The days when Apple users didn’t have to worry about hacks and phishing attacks are over. Most of us remember the iCloud breach of a little over a year ago, when lots of celebrities’ personal photos were accessed and leaked online, and a more recent incident of the same type has recently affected stars like Emma Watson.
Last week, reports of a new threat surfaced: hackers are exploiting iCloud users’ worries about these stories to mount a phishing attack.
The hackers call iCloud users claiming to be from Apple tech support, telling the user their iCloud account has been compromised. Then they ask the user to grant them remote access to resolve the problem. But of course there is no problem. This is simply a trick to get users to willingly log the hackers into the users’ iCloud accounts.

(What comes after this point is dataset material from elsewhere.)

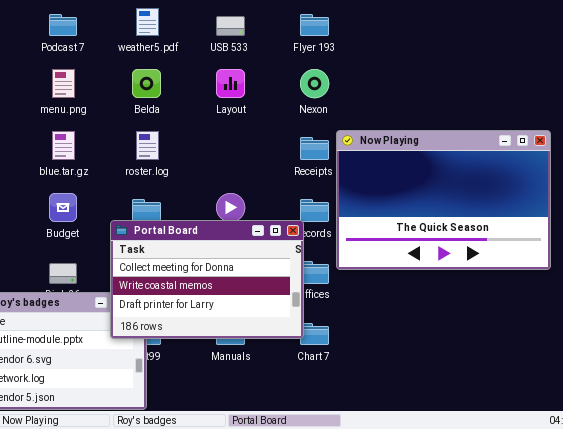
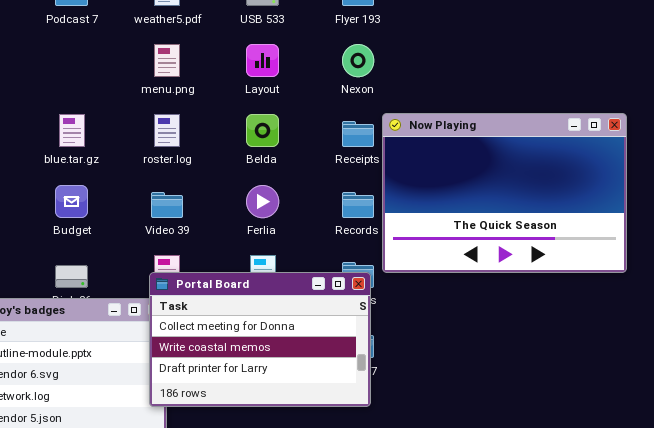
menu.png: [52,69,75,98] -> [154,44,180,77], moved
Belda: [132,69,161,98] -> [246,114,279,147], moved
Portal Board: [110,220,304,339] -> [149,272,371,407], moved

Glenn Fleischmann reports on Macworld:
Earlier on Monday, my wife let me know that “Apple Support” had called about iCloud security. She was dubious, and rightly so. “Apple” then called five more times (and counting). Suffice it to say, it wasn’t Apple, but fraudsters trying to piggyback on reports that a major breach of iCloud credentials could render hundreds of millions of accounts vulnerable.
Apple says no such breach occurred, and security researchers, like Troy Hunt of HaveIBeenPwned.com, say the group trying to extort Apple likely has reused credentials from other sites’ password leaks. (We recommend turning on two-factor authentication at iCloud regardless.)
However, media reporting an potential iCloud security failure makes unsolicited calls claiming to be from Apple more credible. My wife wasn’t taken in, but also didn’t immediately dismiss the call. She hung up, and then told me about it. We have Apple devices and both use iCloud, and we have regular issues with iCloud not working precisely as we expect.